Although the kingdom has been a pilgrimage destination for the world's Muslims for hundreds of years, it has been all but closed to Western tourists.
Even now, as the country seeks to diversify away from oil, Saudis are torn between the desire for profits from foreign tourism and fear it will corrupt a deeply conservative society where women cover from head to toe, and alcohol, gambling - even movies - are forbidden.
"The government is being very cautious about it," says Prince Bandar bin Khaled, deputy head of the Tourism Council for the southern Asir region. "Hundreds of thousands of people from different cultures could offend the local population without even knowing it."
A public backlash, he adds, "could delay (foreign) tourism for years."
In the past year and a half, Saudi Arabian Airlines has sponsored about 20 groups of foreigners in the kingdom, says Farouk Elyas, manager of tourism programs for the national carrier. "It's growing, and we want more this year."
The kingdom is looking for what it terms "educational groups" that have an interest in learning about the archaeology and culture of Saudi Arabia. To date, it has approved requests from universities, alumni groups and museums.
Here in Abha, the provincial capital of Asir, some 800 kilometers (480 miles) south of Riyadh, the capital, the government and private companies hope to draw foreigners to terrain they wouldn't expect to find in Saudi Arabia - lush, tree-covered mountains.
White stucco resorts tucked in Abha's craggy hillsides have long been summer retreats for desert-weary Saudis and Gulf Arabs. Even in summer, the breezes are cool. Falcons swoop over the ravines, and wild monkeys play beside the valley streams.
Local developers such as the Syahya tourism company are investing millions in new hotels, cafes, amusement parks and even Swiss- and Austrian-built cable cars to ferry tourists up and down the mountains.
One example of the Syahya properties is the 136-room Abha Palace which opened in April 1997 and is operated by Rosewood Hotels and Resorts, based in Dallas. Among other amenities, the hotel has two restaurants, a lounge, indoor swimming pool, tennis court, bowling alley, game room and a health club offering massage, sauna and Jacuzzi. In the rooftop Nahran Mediterranean Restaurant diners have an outstanding view of Lake Saad and the city of Abha.

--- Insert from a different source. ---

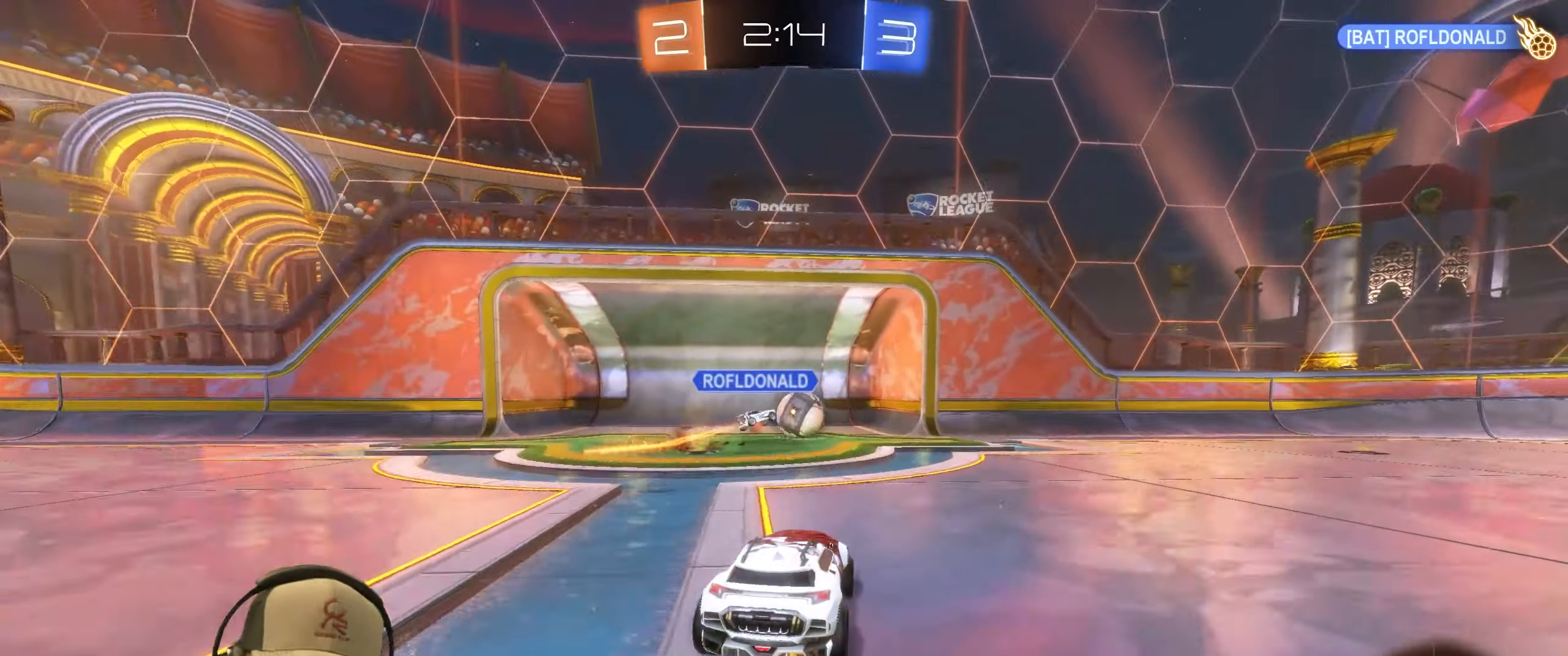
{"buttons": [], "left_stick": "center", "events": []}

Saleh Gadah, director-general of Syahya, believes Abha could attract eco-tourists by offering "something for everyone" because its resorts are just an hour and a half drive from the coral beds of the Red Sea to the west and the Empty Quarter desert to the east.
Bedouins already are gearing up to take tourists to desert encampments, and the King Faisal Foundation in Riyadh is planning a new hotel and golf course on the sea with a private beach where Westerners - including women in skimpy suits - can swim.

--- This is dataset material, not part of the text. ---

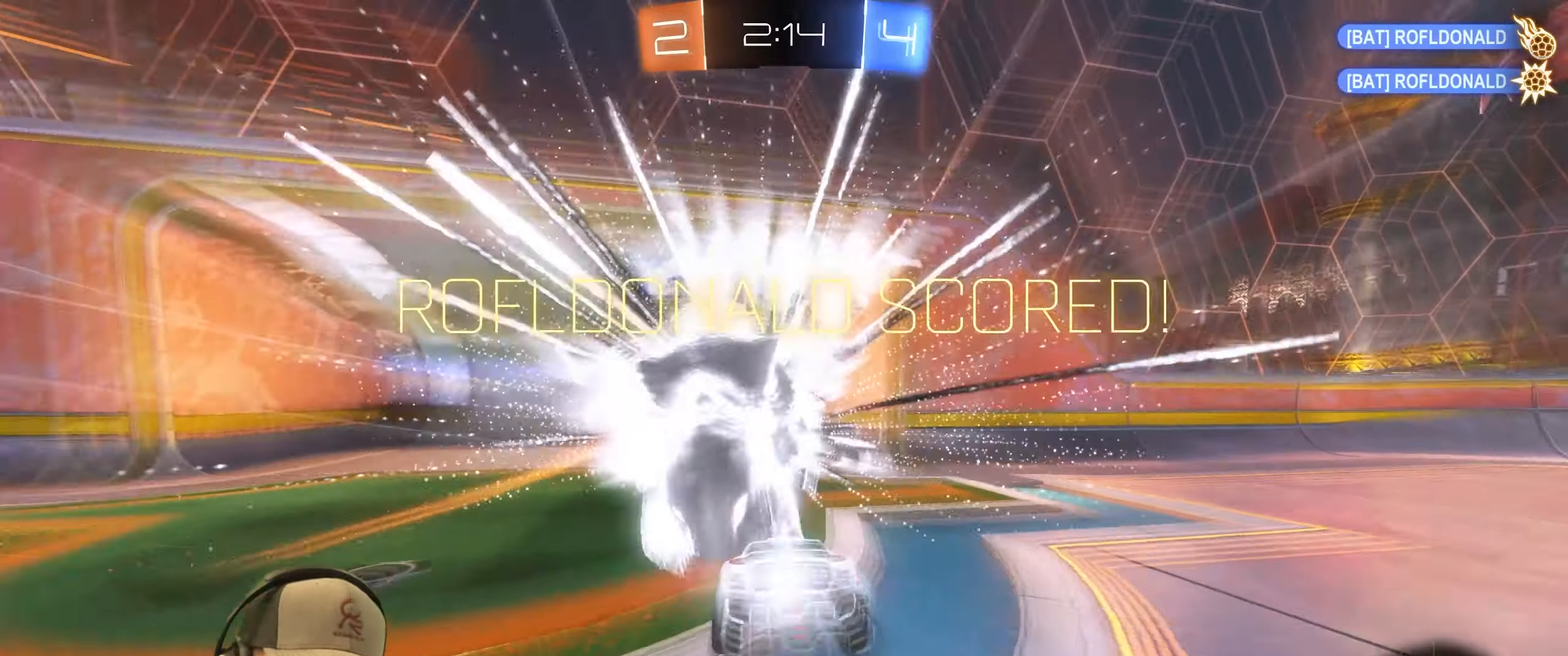
{"buttons": [], "left_stick": "center", "events": []}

The Inter-Continental Hotel just outside Abha operates tours throughout the area, including one to the Asir National Park, the Red Sea, and Najran, a 4,000-year-old city near the Yemeni border which has one of the kingdom's newest and best museums.
The enormous Asir National Park stretches from the Red Sea to the desert east of the mountains. Actually, it's a series of small non-contiguous parks each with its own campground and picnic area.

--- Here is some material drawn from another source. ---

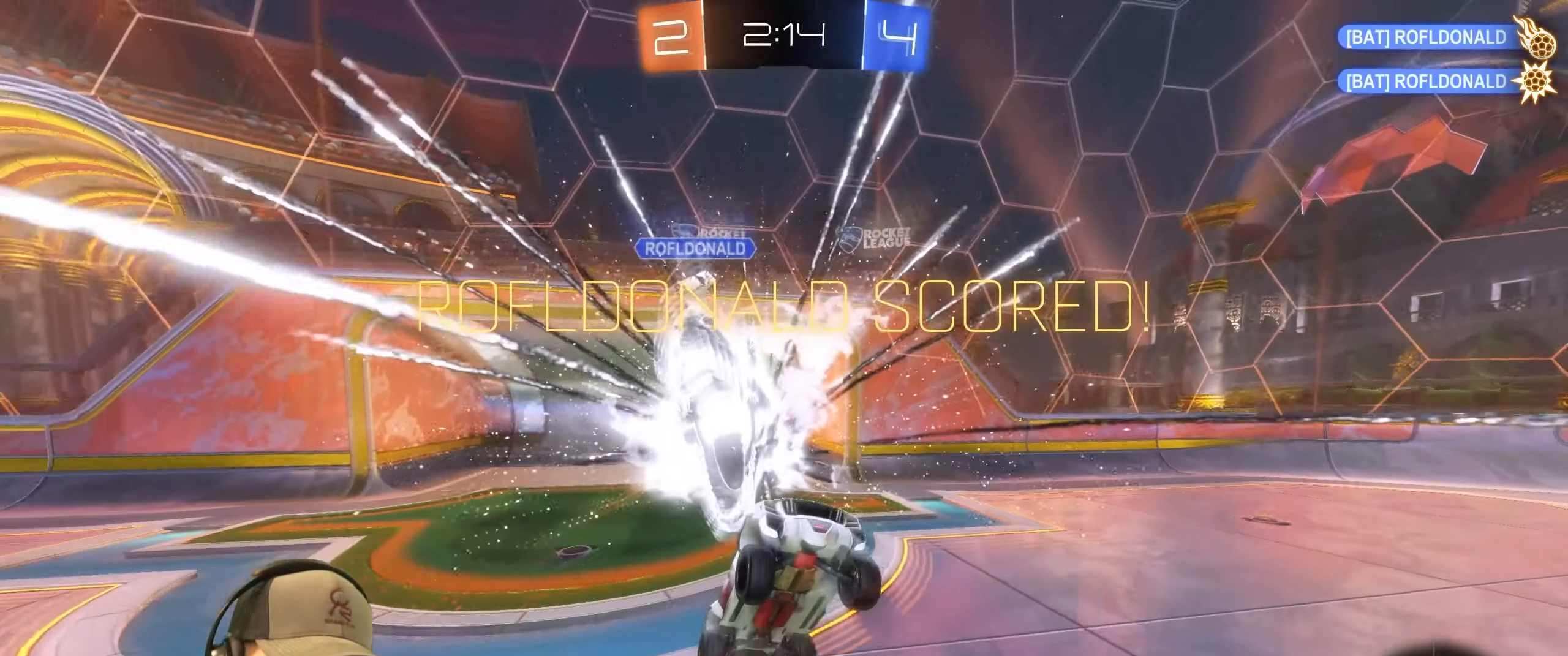
{"buttons": [], "left_stick": "center", "events": []}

Most visitors to Saudi Arabia go to Madain Salah in the northwest, which is famous for tombs carved in the hillsides 2,000 years ago by the Nabateans, who also built the rose-red city of Petra in Jordan.
And many stop at Hofuf in the east, where a crumbling Ottoman fort stands guard over one of the world's largest oases.
Some groups even visit oil fields and petrochemical plants in the Eastern Province, and most shop for silver Bedouin jewelry, brass coffee pots and ceremonial daggers in the old bazaars in Riyadh.
Still, foreign visitors must contend with a long list of prohibitions. They cannot enter the holy cities of Mecca and Medina. In addition to the ban on alcohol and gambling, unmarried couples can't share hotel rooms.
More importantly, they must abide by Saudi dress codes.
"We provide women with abayas (black gowns) and ask them to wear headscarves," says Laurie Carmick, vice president of Peter Voll Associates in Palo Alto, California, which arranges tours to the kingdom. "Men are told no shorts. And we enforce it."
Rather than taking away from the experience of traveling to an exotic place, she says, the rules reinforce it.
"There aren't that many places in the world where you have to mesh yourself into the country to see it," she says. "It adds an interesting perspective."